Insgesamt zeigt sich Jauch mit seiner Ära als Polit-Talker aber zufrieden: „Wir leben in politisch hochinteressanten Zeiten. Mein Ziel war immer, möglichst viele, vor allem junge Menschen für Politik zu interessieren. Das ist unserem Team gelungen. Der Quotenrekord über die gesamte Zeit von ‚Günther Jauch‘ ist weder vorher noch nachher übertroffen worden. Überdies war die Sendung fast immer am nächsten Tag ein Gesprächsthema.“ Freilich war die Sendung auch oft wegen heftig geäußerter Kritik Gesprächsthema.

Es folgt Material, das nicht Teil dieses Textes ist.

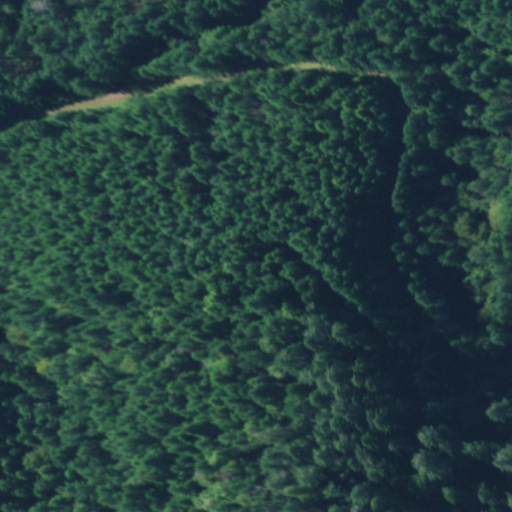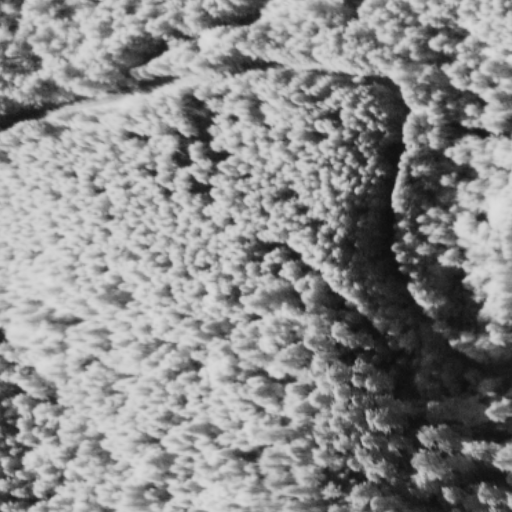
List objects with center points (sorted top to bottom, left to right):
road: (180, 41)
road: (54, 108)
road: (404, 120)
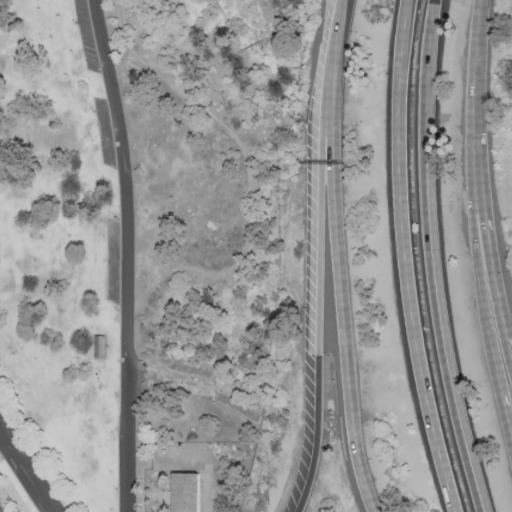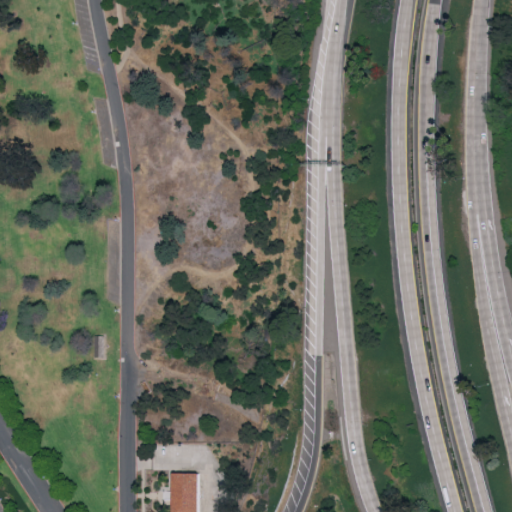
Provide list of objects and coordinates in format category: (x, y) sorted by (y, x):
road: (335, 27)
road: (339, 27)
parking lot: (84, 32)
road: (128, 39)
road: (428, 74)
parking lot: (104, 134)
road: (476, 144)
road: (481, 185)
road: (253, 198)
road: (490, 253)
road: (128, 254)
park: (256, 256)
road: (405, 258)
parking lot: (112, 265)
road: (322, 284)
road: (344, 284)
road: (504, 320)
road: (444, 332)
road: (491, 340)
building: (100, 345)
building: (98, 349)
road: (198, 394)
road: (508, 410)
road: (24, 472)
building: (190, 491)
building: (181, 494)
parking lot: (1, 509)
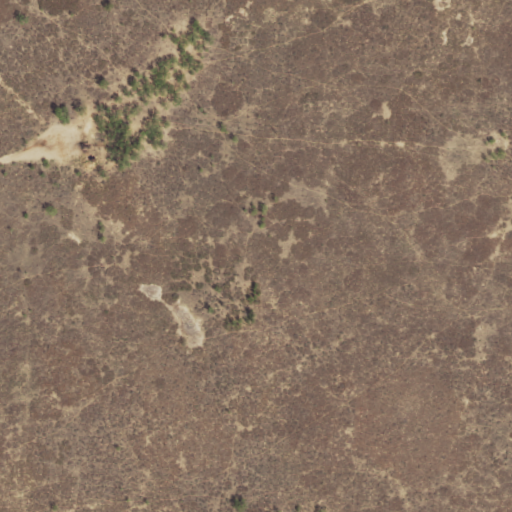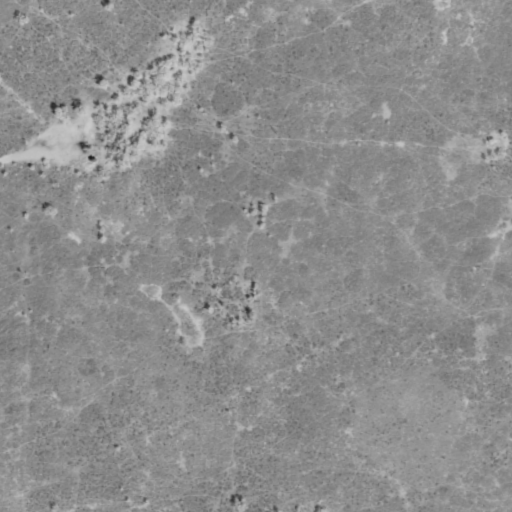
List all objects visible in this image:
road: (165, 146)
road: (95, 299)
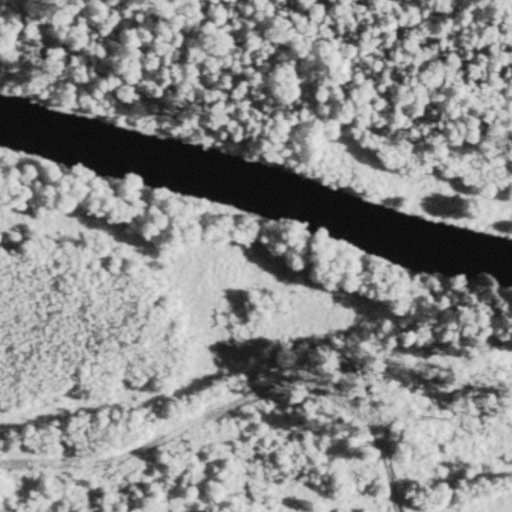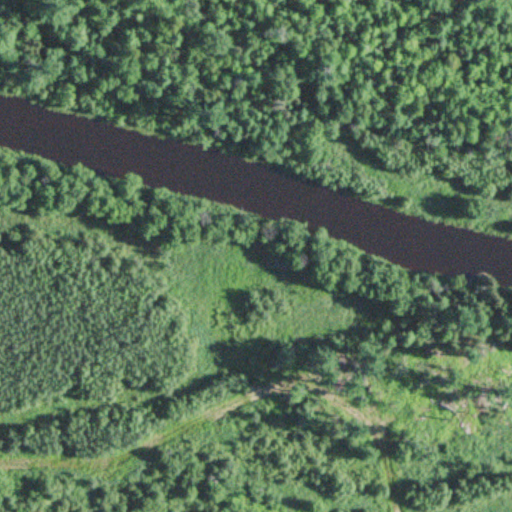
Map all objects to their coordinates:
river: (257, 188)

Sein aktueller „Handschlagvertrag“ mit RTL für die Quizshow „Wer wird Millionär?“ gelte noch bis zum Sommer 2018. Ob und wie es weitergehe, müsse man dann sehen, so Jauch. „Mir macht Fernsehen noch immer Freude, aber ich habe mit dem ‚Aktuellen Sportstudio‘, ‚Stern TV‘, der Champions League, dem Skispringen oder ‚Günther Jauch‘ am Sonntagabend stets dann aufgehört, wenn es am schönsten war“.

Anlass für das Interview war, dass Jauch bei einer Forsa-Umfrage über die „50 größten lebenden Vorbilder der Deutschen“ auf Platz 1 gewählt wurde.